#### WHAT TO PRODUCE:
Retype the records below exactly as given, but only from the first line through the line with "17: (303, 534, 0.45)", and without the pictures.
** STORED DATA follows **
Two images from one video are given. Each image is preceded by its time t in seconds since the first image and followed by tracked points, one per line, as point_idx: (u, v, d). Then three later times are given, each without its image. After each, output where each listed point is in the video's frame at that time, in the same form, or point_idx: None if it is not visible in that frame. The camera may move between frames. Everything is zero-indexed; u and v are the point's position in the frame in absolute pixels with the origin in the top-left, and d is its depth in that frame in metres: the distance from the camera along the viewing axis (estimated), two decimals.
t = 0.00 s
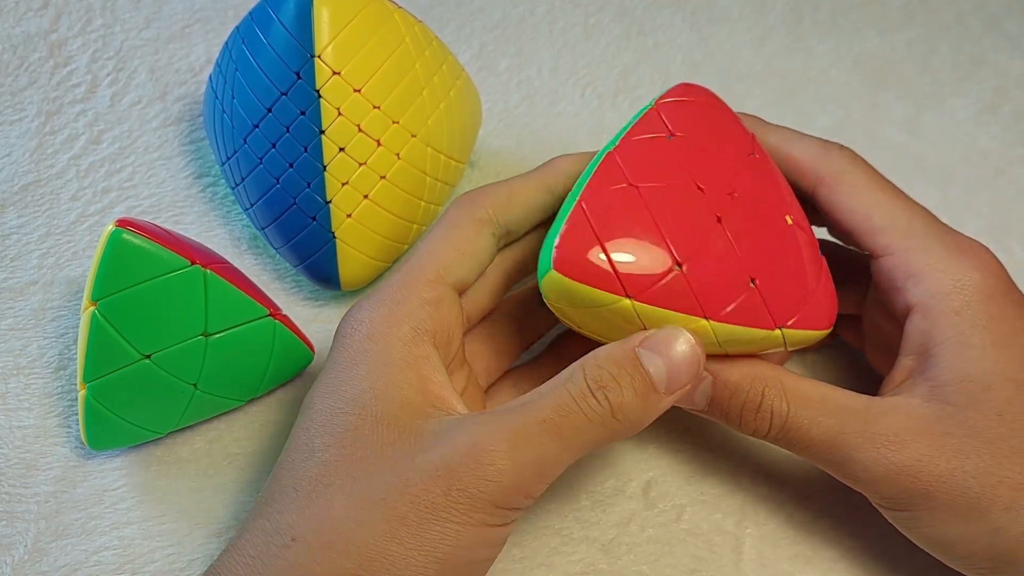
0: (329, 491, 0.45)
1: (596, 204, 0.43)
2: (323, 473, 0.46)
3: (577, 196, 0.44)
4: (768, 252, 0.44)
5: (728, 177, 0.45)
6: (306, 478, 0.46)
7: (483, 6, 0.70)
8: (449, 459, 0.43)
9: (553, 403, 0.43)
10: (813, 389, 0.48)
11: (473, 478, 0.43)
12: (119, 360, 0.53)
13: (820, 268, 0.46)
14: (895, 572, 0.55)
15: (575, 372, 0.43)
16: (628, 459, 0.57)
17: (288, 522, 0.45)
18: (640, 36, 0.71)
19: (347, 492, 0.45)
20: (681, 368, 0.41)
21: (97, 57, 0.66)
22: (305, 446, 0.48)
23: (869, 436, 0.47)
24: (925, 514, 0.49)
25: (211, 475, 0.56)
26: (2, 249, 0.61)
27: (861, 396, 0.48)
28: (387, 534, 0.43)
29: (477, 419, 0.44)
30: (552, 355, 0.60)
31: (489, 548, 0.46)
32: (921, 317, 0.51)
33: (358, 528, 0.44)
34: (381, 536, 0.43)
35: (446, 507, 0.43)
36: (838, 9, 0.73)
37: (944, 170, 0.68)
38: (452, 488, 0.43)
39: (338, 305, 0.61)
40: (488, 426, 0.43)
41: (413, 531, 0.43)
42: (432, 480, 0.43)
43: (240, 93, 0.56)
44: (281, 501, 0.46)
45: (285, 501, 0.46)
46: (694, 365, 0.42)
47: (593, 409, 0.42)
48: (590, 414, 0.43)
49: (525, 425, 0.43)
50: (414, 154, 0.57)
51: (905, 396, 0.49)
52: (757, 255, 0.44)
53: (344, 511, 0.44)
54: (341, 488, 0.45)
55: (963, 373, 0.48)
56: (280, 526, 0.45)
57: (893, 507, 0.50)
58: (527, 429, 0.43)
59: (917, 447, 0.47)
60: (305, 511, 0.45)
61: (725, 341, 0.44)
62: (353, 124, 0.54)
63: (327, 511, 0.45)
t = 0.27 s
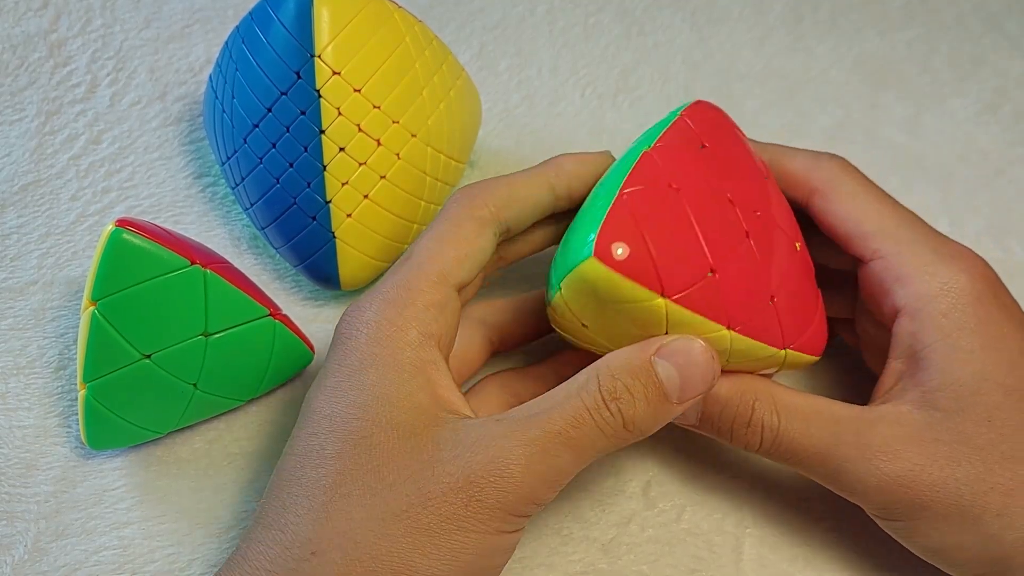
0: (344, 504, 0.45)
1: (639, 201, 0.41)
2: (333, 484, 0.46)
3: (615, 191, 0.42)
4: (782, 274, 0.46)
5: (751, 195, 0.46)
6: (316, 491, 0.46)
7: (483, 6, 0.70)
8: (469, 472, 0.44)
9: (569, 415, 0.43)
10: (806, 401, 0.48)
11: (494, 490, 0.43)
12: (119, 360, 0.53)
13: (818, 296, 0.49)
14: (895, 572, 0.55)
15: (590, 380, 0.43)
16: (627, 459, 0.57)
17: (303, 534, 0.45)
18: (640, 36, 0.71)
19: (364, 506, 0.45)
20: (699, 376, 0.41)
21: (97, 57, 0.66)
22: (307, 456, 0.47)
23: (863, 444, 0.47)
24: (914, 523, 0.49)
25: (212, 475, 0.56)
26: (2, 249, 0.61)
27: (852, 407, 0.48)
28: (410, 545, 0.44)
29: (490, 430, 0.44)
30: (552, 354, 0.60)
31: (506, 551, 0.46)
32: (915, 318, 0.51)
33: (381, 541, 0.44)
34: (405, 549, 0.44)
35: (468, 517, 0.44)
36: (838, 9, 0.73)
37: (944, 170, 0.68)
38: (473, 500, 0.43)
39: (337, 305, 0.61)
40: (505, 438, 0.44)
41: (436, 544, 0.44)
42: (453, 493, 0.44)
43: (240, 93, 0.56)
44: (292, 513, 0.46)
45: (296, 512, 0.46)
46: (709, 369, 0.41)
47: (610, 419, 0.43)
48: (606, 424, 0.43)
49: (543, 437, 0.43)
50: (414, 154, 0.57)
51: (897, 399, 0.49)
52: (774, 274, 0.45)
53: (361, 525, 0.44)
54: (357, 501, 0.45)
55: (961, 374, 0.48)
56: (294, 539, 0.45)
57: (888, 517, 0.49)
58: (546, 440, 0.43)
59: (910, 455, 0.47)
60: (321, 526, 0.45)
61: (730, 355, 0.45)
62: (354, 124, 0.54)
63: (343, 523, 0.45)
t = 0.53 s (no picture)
0: (348, 508, 0.45)
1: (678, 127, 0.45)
2: (335, 489, 0.46)
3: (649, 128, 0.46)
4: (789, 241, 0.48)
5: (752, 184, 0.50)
6: (318, 496, 0.46)
7: (482, 5, 0.70)
8: (463, 463, 0.44)
9: (549, 391, 0.44)
10: (816, 391, 0.47)
11: (489, 484, 0.44)
12: (119, 360, 0.53)
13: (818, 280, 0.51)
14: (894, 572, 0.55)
15: (560, 356, 0.44)
16: (627, 459, 0.57)
17: (306, 536, 0.45)
18: (639, 35, 0.71)
19: (367, 510, 0.45)
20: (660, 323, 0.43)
21: (97, 57, 0.66)
22: (304, 462, 0.47)
23: (869, 432, 0.47)
24: (919, 513, 0.49)
25: (212, 476, 0.56)
26: (2, 248, 0.61)
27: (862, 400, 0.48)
28: (413, 549, 0.44)
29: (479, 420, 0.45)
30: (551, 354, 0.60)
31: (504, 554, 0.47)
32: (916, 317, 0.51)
33: (383, 546, 0.44)
34: (408, 553, 0.44)
35: (469, 518, 0.44)
36: (838, 9, 0.73)
37: (944, 170, 0.68)
38: (471, 495, 0.44)
39: (336, 306, 0.61)
40: (494, 423, 0.45)
41: (437, 545, 0.44)
42: (452, 492, 0.44)
43: (240, 93, 0.56)
44: (294, 518, 0.46)
45: (298, 517, 0.46)
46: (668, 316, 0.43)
47: (589, 391, 0.44)
48: (587, 399, 0.44)
49: (528, 418, 0.44)
50: (414, 154, 0.57)
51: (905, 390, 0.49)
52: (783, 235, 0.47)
53: (366, 530, 0.44)
54: (361, 505, 0.45)
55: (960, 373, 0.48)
56: (298, 543, 0.45)
57: (893, 515, 0.49)
58: (531, 421, 0.44)
59: (924, 446, 0.47)
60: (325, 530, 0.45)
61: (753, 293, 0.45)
62: (354, 124, 0.54)
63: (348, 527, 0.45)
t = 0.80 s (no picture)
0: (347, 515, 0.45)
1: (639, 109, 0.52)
2: (337, 495, 0.46)
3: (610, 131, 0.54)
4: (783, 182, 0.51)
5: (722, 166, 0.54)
6: (318, 500, 0.46)
7: (483, 5, 0.70)
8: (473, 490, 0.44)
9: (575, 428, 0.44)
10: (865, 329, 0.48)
11: (495, 508, 0.44)
12: (119, 360, 0.53)
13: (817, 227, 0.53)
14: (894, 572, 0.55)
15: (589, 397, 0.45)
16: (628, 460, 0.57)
17: (303, 538, 0.45)
18: (639, 36, 0.71)
19: (366, 520, 0.45)
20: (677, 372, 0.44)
21: (97, 56, 0.66)
22: (307, 464, 0.47)
23: (901, 392, 0.47)
24: (910, 476, 0.49)
25: (211, 476, 0.56)
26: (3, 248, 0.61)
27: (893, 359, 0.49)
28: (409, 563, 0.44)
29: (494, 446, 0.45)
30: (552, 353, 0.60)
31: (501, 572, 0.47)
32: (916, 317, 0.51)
33: (376, 555, 0.44)
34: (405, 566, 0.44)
35: (470, 538, 0.44)
36: (837, 9, 0.73)
37: (944, 170, 0.68)
38: (475, 520, 0.44)
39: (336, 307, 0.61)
40: (509, 453, 0.44)
41: (435, 562, 0.44)
42: (456, 512, 0.44)
43: (240, 92, 0.56)
44: (292, 521, 0.46)
45: (298, 520, 0.46)
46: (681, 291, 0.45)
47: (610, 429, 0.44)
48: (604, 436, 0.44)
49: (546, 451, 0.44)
50: (414, 154, 0.57)
51: (926, 363, 0.50)
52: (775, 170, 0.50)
53: (364, 538, 0.44)
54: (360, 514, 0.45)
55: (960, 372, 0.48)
56: (295, 548, 0.45)
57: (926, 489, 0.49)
58: (549, 454, 0.44)
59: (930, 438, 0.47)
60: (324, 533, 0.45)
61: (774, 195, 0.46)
62: (354, 123, 0.54)
63: (345, 533, 0.45)
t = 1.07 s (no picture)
0: (339, 497, 0.45)
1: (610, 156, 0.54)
2: (329, 478, 0.46)
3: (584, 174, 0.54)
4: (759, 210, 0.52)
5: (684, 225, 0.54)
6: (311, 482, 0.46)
7: (483, 5, 0.70)
8: (465, 470, 0.44)
9: (563, 410, 0.44)
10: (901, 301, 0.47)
11: (486, 490, 0.44)
12: (118, 359, 0.53)
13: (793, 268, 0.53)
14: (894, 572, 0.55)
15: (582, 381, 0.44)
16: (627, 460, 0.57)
17: (297, 528, 0.45)
18: (639, 36, 0.71)
19: (359, 502, 0.45)
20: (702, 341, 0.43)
21: (97, 57, 0.66)
22: (301, 445, 0.47)
23: (917, 359, 0.47)
24: (920, 448, 0.49)
25: (211, 474, 0.56)
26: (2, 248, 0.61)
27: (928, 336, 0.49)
28: (399, 544, 0.44)
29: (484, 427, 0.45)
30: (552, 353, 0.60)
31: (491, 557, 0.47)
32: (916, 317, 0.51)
33: (367, 538, 0.44)
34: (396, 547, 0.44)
35: (460, 519, 0.44)
36: (837, 9, 0.73)
37: (944, 169, 0.68)
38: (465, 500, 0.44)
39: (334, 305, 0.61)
40: (500, 433, 0.44)
41: (425, 543, 0.44)
42: (446, 491, 0.44)
43: (240, 92, 0.56)
44: (285, 505, 0.46)
45: (290, 501, 0.46)
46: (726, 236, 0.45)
47: (601, 414, 0.44)
48: (593, 417, 0.44)
49: (536, 431, 0.44)
50: (414, 154, 0.57)
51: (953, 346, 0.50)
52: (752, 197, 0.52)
53: (356, 520, 0.44)
54: (352, 496, 0.45)
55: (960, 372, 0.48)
56: (285, 530, 0.45)
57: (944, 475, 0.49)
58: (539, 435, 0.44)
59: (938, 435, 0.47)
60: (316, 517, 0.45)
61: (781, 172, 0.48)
62: (355, 123, 0.54)
63: (338, 517, 0.45)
** End of STORED DATA **
#### OUTPUT FOR THIS EXERCISE:
Two images from one video are given. Each image is preceded by its time t in seconds since the first image and followed by tracked points, one per line, as point_idx: (u, v, d). Then three later times are given, each without its image. After each, output where each listed point is in the video's frame at that time, in the same form, or point_idx: None if it is not visible in that frame. The camera may move between frames. Everything is zero-indexed; u and v are the point's position in the frame in absolute pixels with the origin in the top-left, and d is its depth in that frame in metres: the distance from the camera along the viewing axis (estimated), two decimals.
t = 0.00 s
0: (329, 491, 0.45)
1: (596, 204, 0.43)
2: (323, 473, 0.46)
3: (577, 196, 0.44)
4: (768, 252, 0.44)
5: (728, 177, 0.45)
6: (306, 478, 0.46)
7: (483, 6, 0.70)
8: (449, 459, 0.43)
9: (553, 403, 0.43)
10: (813, 389, 0.48)
11: (473, 478, 0.43)
12: (119, 360, 0.53)
13: (820, 268, 0.46)
14: (895, 572, 0.55)
15: (575, 372, 0.43)
16: (628, 459, 0.57)
17: (288, 522, 0.45)
18: (640, 36, 0.71)
19: (347, 492, 0.45)
20: (681, 368, 0.41)
21: (97, 57, 0.66)
22: (305, 446, 0.48)
23: (869, 436, 0.47)
24: (925, 514, 0.49)
25: (211, 475, 0.56)
26: (2, 249, 0.61)
27: (861, 396, 0.48)
28: (387, 534, 0.43)
29: (477, 419, 0.44)
30: (552, 355, 0.60)
31: (489, 548, 0.46)
32: (921, 317, 0.51)
33: (358, 528, 0.44)
34: (381, 536, 0.43)
35: (446, 507, 0.43)
36: (838, 9, 0.73)
37: (944, 170, 0.68)
38: (452, 488, 0.43)
39: (338, 305, 0.61)
40: (488, 426, 0.43)
41: (413, 531, 0.43)
42: (432, 480, 0.43)
43: (240, 93, 0.56)
44: (281, 501, 0.46)
45: (285, 501, 0.46)
46: (694, 365, 0.42)
47: (593, 409, 0.42)
48: (590, 414, 0.43)
49: (525, 425, 0.43)
50: (414, 154, 0.57)
51: (905, 396, 0.49)
52: (757, 255, 0.44)
53: (344, 511, 0.44)
54: (341, 488, 0.45)
55: (963, 373, 0.48)
56: (280, 526, 0.45)
57: (893, 507, 0.50)
58: (527, 429, 0.43)
59: (917, 447, 0.47)
60: (305, 511, 0.45)
61: (725, 341, 0.44)
62: (353, 124, 0.54)
63: (327, 511, 0.45)
t = 0.27 s
0: (344, 504, 0.45)
1: (639, 201, 0.41)
2: (333, 484, 0.46)
3: (615, 191, 0.42)
4: (782, 274, 0.46)
5: (751, 195, 0.46)
6: (316, 491, 0.46)
7: (483, 6, 0.70)
8: (469, 472, 0.44)
9: (569, 415, 0.43)
10: (806, 401, 0.48)
11: (494, 490, 0.43)
12: (119, 360, 0.53)
13: (818, 296, 0.49)
14: (895, 572, 0.55)
15: (590, 380, 0.43)
16: (627, 459, 0.57)
17: (303, 534, 0.45)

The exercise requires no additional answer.